[Recorded data]

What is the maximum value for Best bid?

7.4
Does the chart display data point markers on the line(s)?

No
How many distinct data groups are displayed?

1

==

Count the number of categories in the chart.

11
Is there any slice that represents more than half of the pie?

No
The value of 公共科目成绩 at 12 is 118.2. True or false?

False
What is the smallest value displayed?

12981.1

--

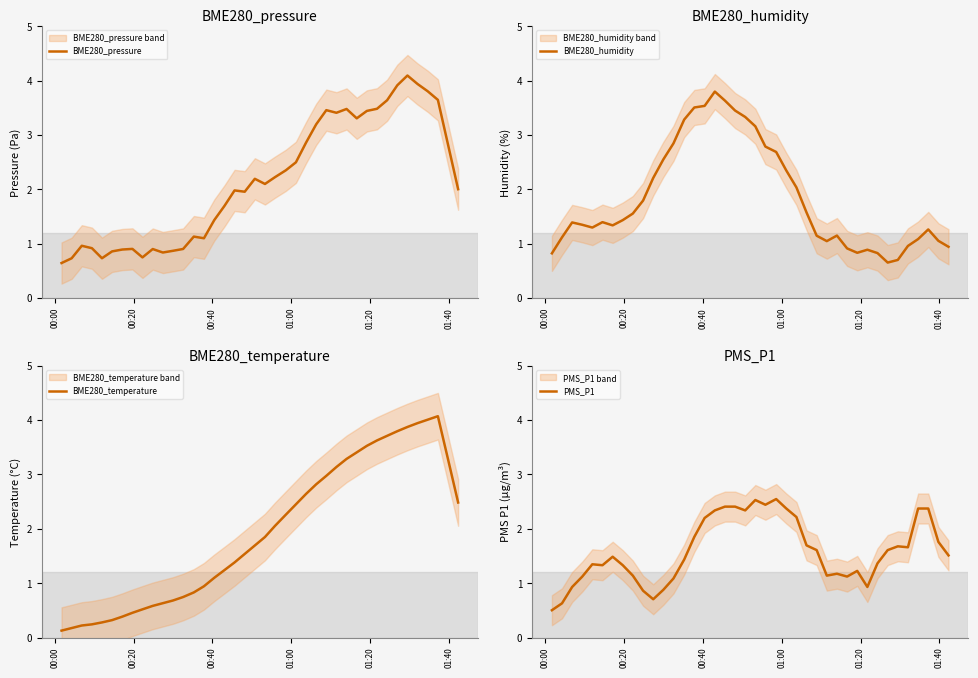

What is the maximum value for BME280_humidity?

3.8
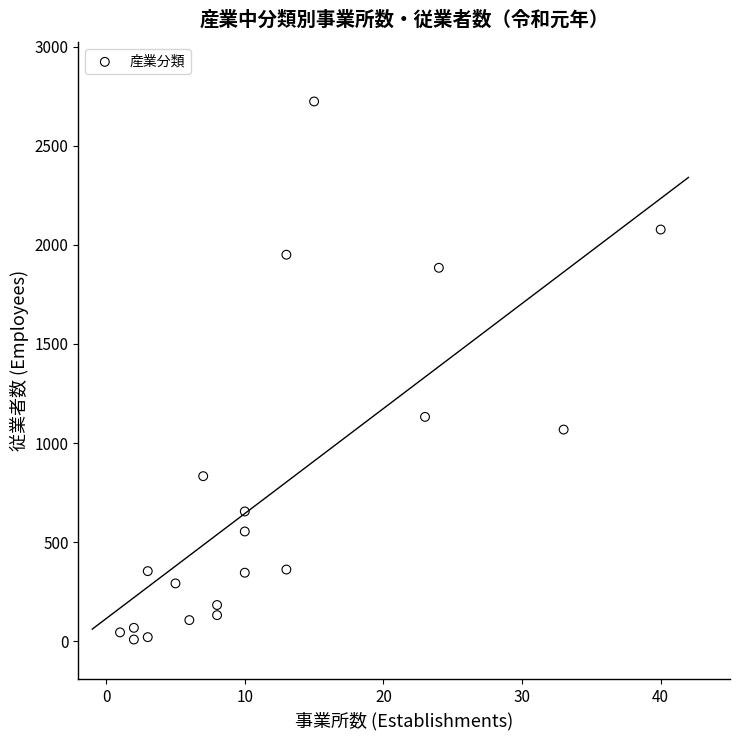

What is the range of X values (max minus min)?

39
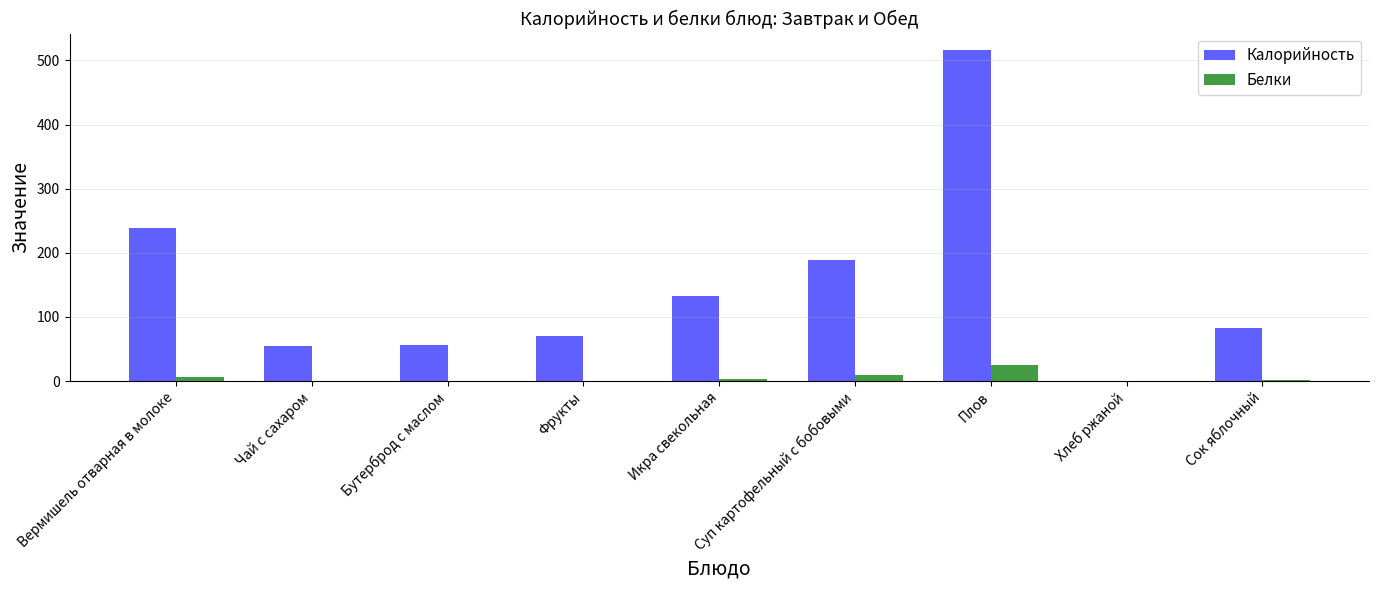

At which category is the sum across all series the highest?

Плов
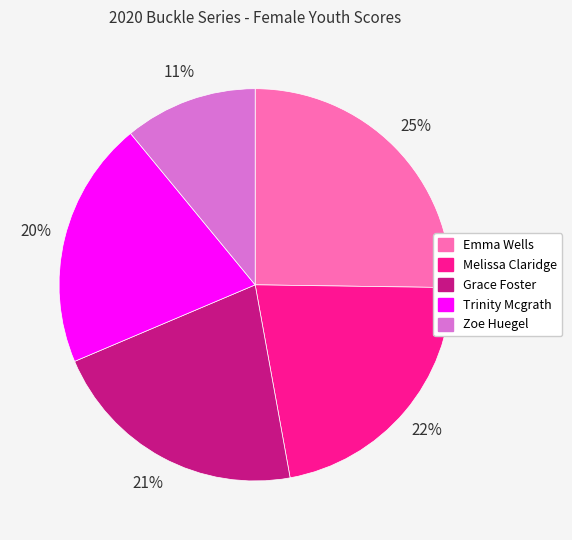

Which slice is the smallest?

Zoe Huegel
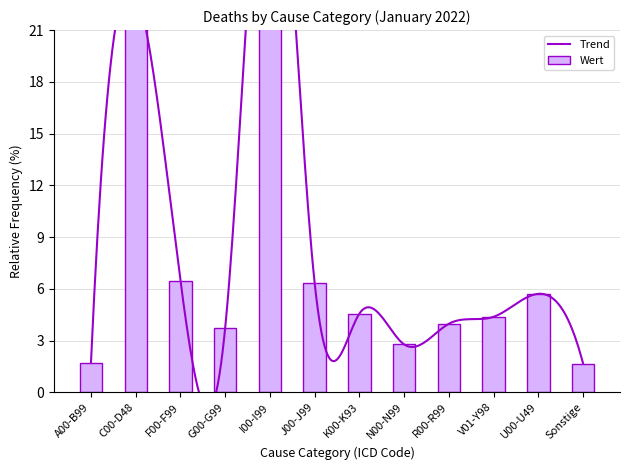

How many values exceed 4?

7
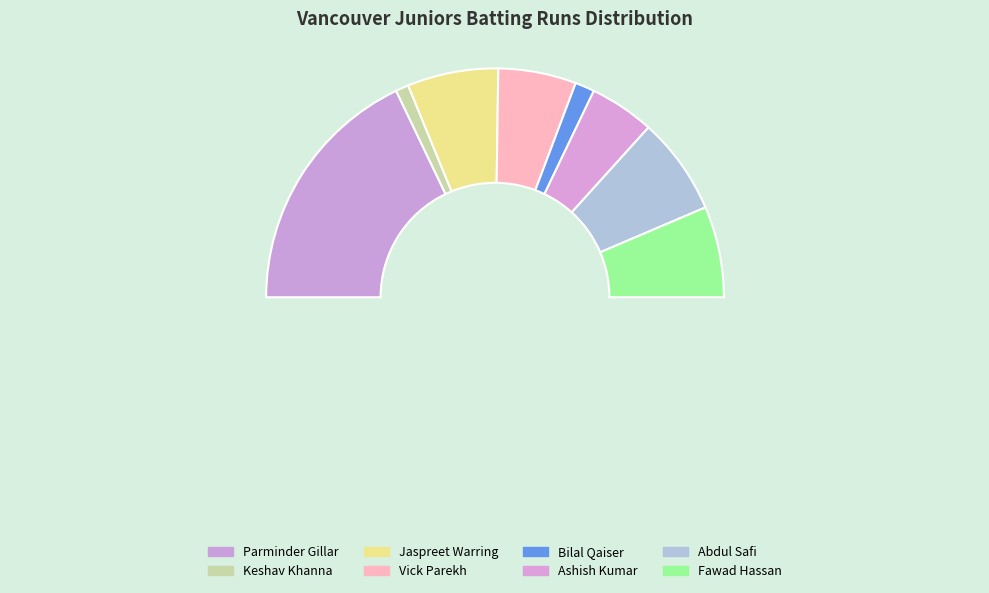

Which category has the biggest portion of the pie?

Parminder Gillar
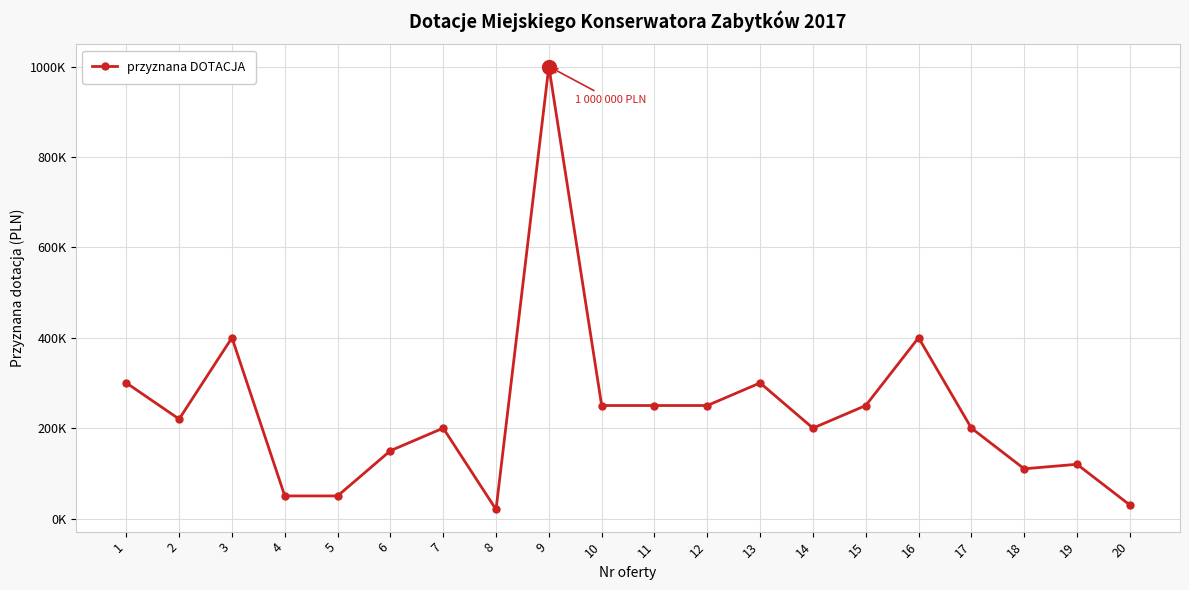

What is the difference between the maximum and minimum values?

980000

*GOAL OF THE EXERCISE*: Report every row that contains the word "chart", copying each such row in full.

*SOLUTION*:
Does the chart display data point markers on the line(s)?
Count the number of categories in the chart.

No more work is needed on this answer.